Brett Arends has a great column in the WSJ entitled
Has Fear Blinded Investors to Value?
Meet the evil twin of the efficient market hypothesis: Efficient market hypnosis
You should read the whole article. I love this quote
The "efficient market hypothesis" used to claim that, when it came to the stock market, "the price was always right" – in other words if, say, "Jellyfishforpets.com, Inc." was trading at $180 a share, then by golly, that's what it should be trading at, and who could possibly say it was overvalued?
If you think that's a pretty silly line of thinking, you're right. But many people in finance really did believe it, including some otherwise intelligent ones - dotcom mania and all.
It was something so stupid only an expert could believe it.
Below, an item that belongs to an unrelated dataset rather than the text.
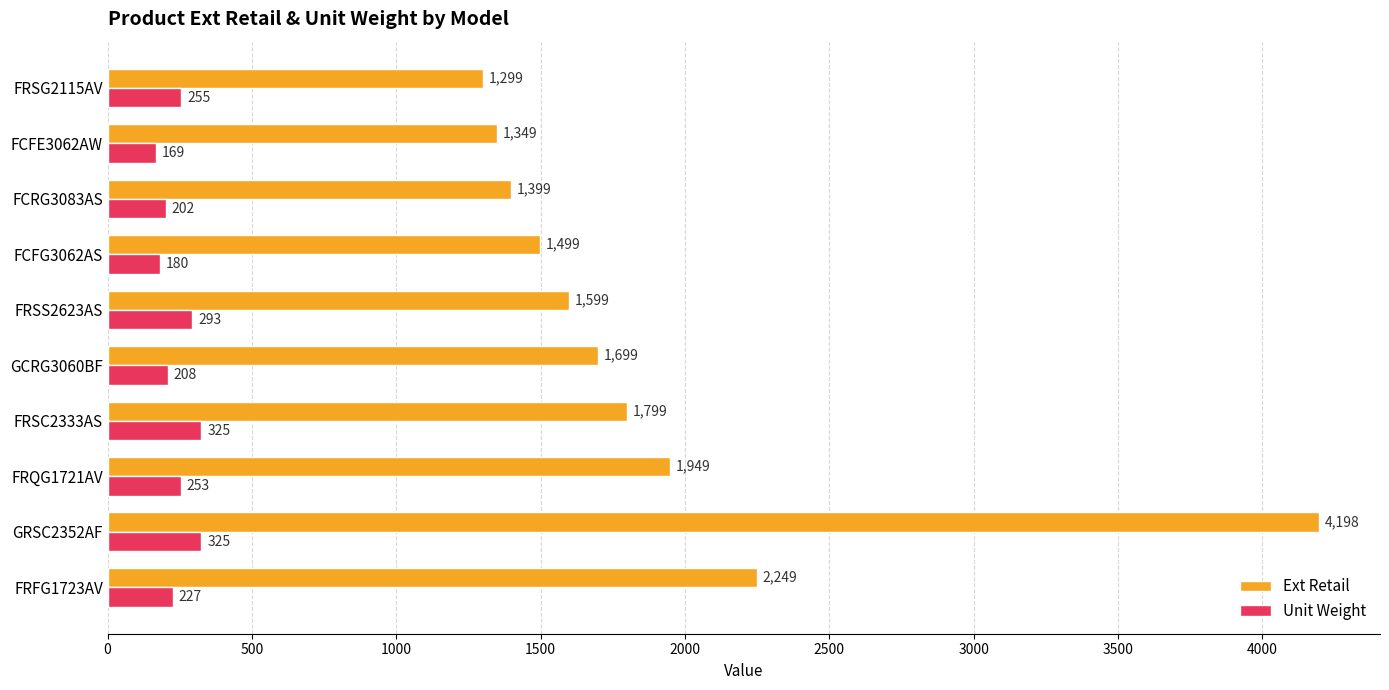

True or false: Ext Retail has a value of 1399 at FCRG3083AS.

True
That theory may be pretty much dead today. But we are all at risk – and I include myself – from its insidious evil twin: Efficient market hypnosis.
This is where the market simply lulls us into submission by constant repetition. You can't fight the tape. If a perfectly good stock has fallen 40% in value, then, by golly, efficient market hypnosis makes us think there must be an excellent reason for it.
Anyone minded to accept the verdict of the stock market should remember that it was at work a couple of years ago in exactly the opposite direction. Lots of people – and I was not immune – were lulled by the overpowering force of the tape upwards
Arends is right ... "only an expert could believe it."The NYT makes this clear in its article about academic economists
but he is certainly wrong that "That theory may be pretty much dead today." Because it is taught in every finance class in the world and the competing approaches of behavioral economics are far in the minority among academic "experts".
... prominent economics professors say their academic discipline isn’t shifting nearly as much as some people might think. Free market theory, mathematical models and hostility to government regulation still reign in most economics departments at colleges and universities around the country. True, some new approaches have been explored in recent years, particularly by behavioral economists who argue that human psychology is a crucial element in economic decision making. But the belief that people make rational economic decisions and the market automatically adjusts to respond to them still prevails.
The University of Chicago is considered the birthplace and bastion of the efficient market hypothesis. Although Prof Richard Thaler (pictured above) a prominent behavioral economist has breached the walls of the University I don't think he has convinced many of his colleagues to shake their views.